++++ GIVEN DATA

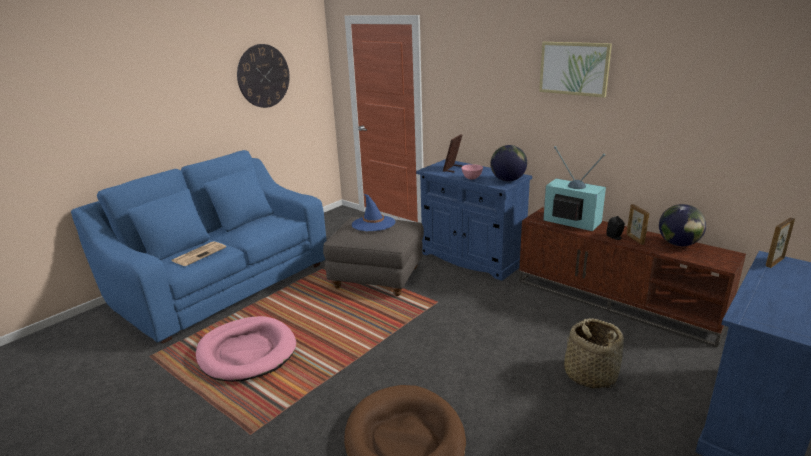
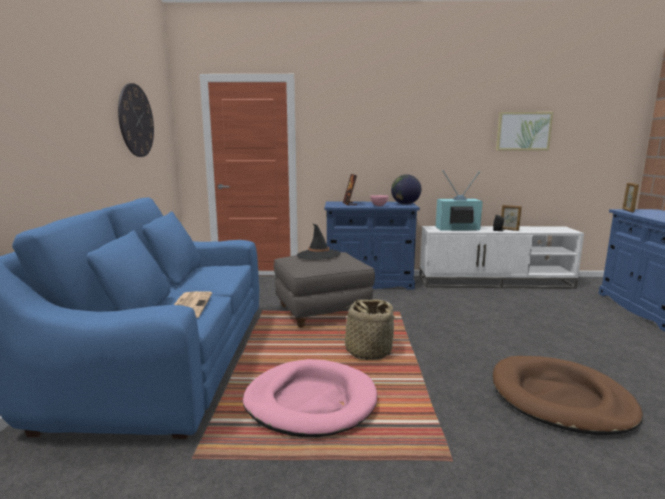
camera: 40 degrees left, 10 degrees down
(373, 224) = (318, 255): blue hat -> black hat
(574, 68) = (442, 113): picture -> picture (523, 131)
(590, 374) = (559, 318): basket -> basket (368, 351)
(617, 301) = (495, 282): brown tv stand -> white tv stand
(678, 244) = (532, 228): globe -> none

++++++++

> _REQUIREMENT_
For each record above, write out every line exactly and skip the pictures.

> _RESPONSE AREA_
camera: 40 degrees left, 10 degrees down
(373, 224) = (318, 255): blue hat -> black hat
(574, 68) = (442, 113): picture -> picture (523, 131)
(590, 374) = (559, 318): basket -> basket (368, 351)
(617, 301) = (495, 282): brown tv stand -> white tv stand
(678, 244) = (532, 228): globe -> none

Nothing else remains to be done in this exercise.